INFORMATION:
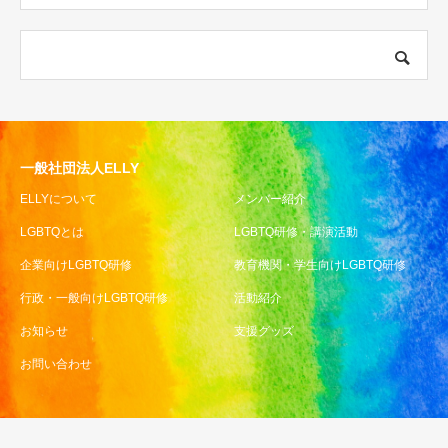
一般社団法人ELLY
ELLYについて
メンバー紹介
LGBTQとは
LGBTQ研修・講演活動
企業向けLGBTQ研修
教育機関・学生向けLGBTQ研修
行政・一般向けLGBTQ研修
活動紹介
お知らせ
支援グッズ
お問い合わせ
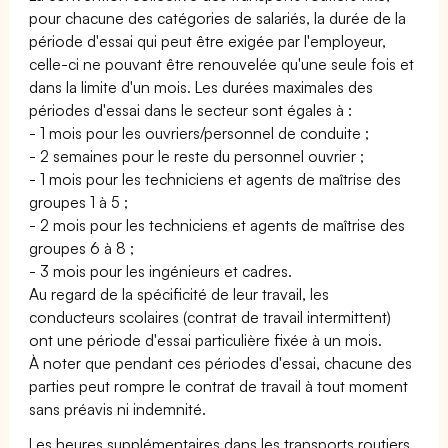
pour chacune des catégories de salariés, la durée de la
période d'essai qui peut être exigée par l'employeur,
celle-ci ne pouvant être renouvelée qu'une seule fois et
dans la limite d'un mois. Les durées maximales des
périodes d'essai dans le secteur sont égales à :
- 1 mois pour les ouvriers/personnel de conduite ;
- 2 semaines pour le reste du personnel ouvrier ;
- 1 mois pour les techniciens et agents de maîtrise des
groupes 1 à 5 ;
- 2 mois pour les techniciens et agents de maîtrise des
groupes 6 à 8 ;
- 3 mois pour les ingénieurs et cadres.
Au regard de la spécificité de leur travail, les
conducteurs scolaires (contrat de travail intermittent)
ont une période d'essai particulière fixée à un mois.
À noter que pendant ces périodes d'essai, chacune des
parties peut rompre le contrat de travail à tout moment
sans préavis ni indemnité.
Les heures supplémentaires dans les transports routiers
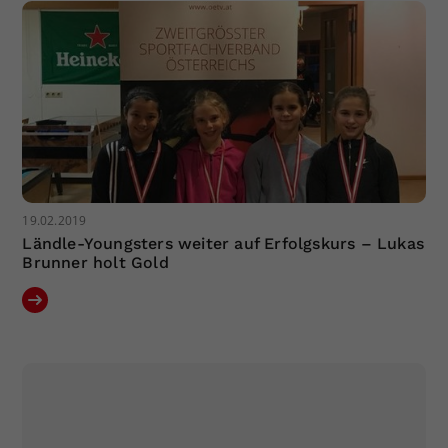
19.02.2019
Ländle-Youngsters weiter auf Erfolgskurs – Lukas
Brunner holt Gold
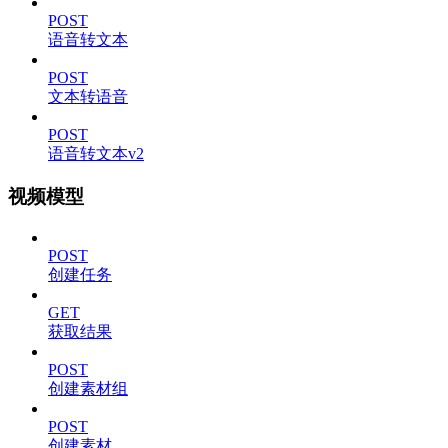
POST
语音转文本
POST
文本转语音
POST
语音转文本v2
视频模型
POST
创建任务
GET
获取结果
POST
创建素材组
POST
创建素材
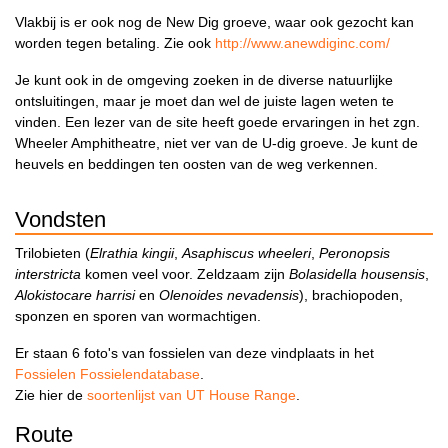
Vlakbij is er ook nog de New Dig groeve, waar ook gezocht kan
worden tegen betaling. Zie ook
http://www.anewdiginc.com/
Je kunt ook in de omgeving zoeken in de diverse natuurlijke
ontsluitingen, maar je moet dan wel de juiste lagen weten te
vinden. Een lezer van de site heeft goede ervaringen in het zgn.
Wheeler Amphitheatre, niet ver van de U-dig groeve. Je kunt de
heuvels en beddingen ten oosten van de weg verkennen.
Vondsten
Trilobieten (
Elrathia kingii
,
Asaphiscus wheeleri
,
Peronopsis
interstricta
komen veel voor. Zeldzaam zijn
Bolasidella housensis
,
Alokistocare harrisi
en
Olenoides nevadensis
), brachiopoden,
sponzen en sporen van wormachtigen.
Er staan 6 foto's van fossielen van deze vindplaats in het
Fossielen Fossielendatabase
.
Zie hier de
soortenlijst van UT House Range
.
Route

DIRECTIVE:
For the listing above, find how many lines hold the word "périodes". Only the number should be written.

TASK RESPONSE:
2